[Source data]
────────

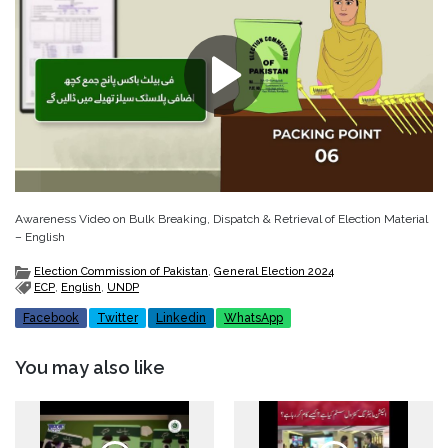
Awareness Video on Bulk Breaking, Dispatch & Retrieval of Election Material
– English
Election Commission of Pakistan
,
General Election 2024
ECP
,
English
,
UNDP
Facebook
Twitter
Linkedin
WhatsApp
You may also like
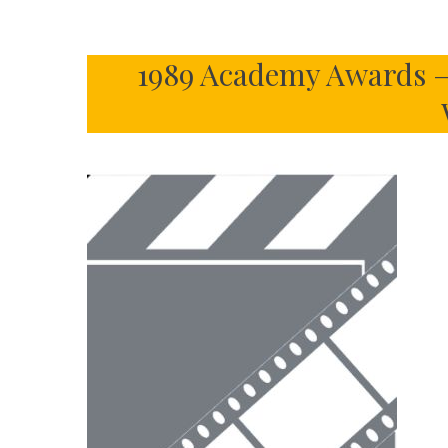
1989 Academy Awards –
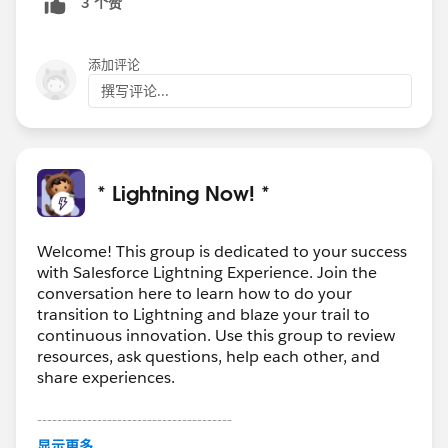
3 个赞
and his team. You can find lot's of Lightning
component that you can embed in Flow (especially
lookup one)
添加评论
https://sites.google.com/view/flowunofficial/home?
撰写评论...
authuser=0
* Lightning Now! *
Welcome! This group is dedicated to your success
with Salesforce Lightning Experience. Join the
conversation here to learn how to do your
transition to Lightning and blaze your trail to
continuous innovation. Use this group to review
resources, ask questions, help each other, and
share experiences.
---------------------------------------
This group is maintained and moderated by
显示更多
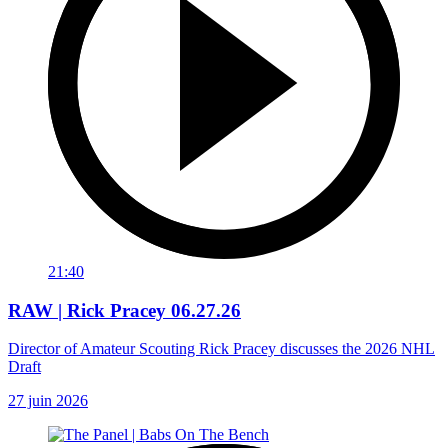
21:40
RAW | Rick Pracey 06.27.26
Director of Amateur Scouting Rick Pracey discusses the 2026 NHL
Draft
27 juin 2026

────────

# ACTION ITEM
Pick out each line above that includes "group" and show it.

# ANSWER TO THIS EXERCISE
Welcome! This group is dedicated to your success
continuous innovation. Use this group to review
This group is maintained and moderated by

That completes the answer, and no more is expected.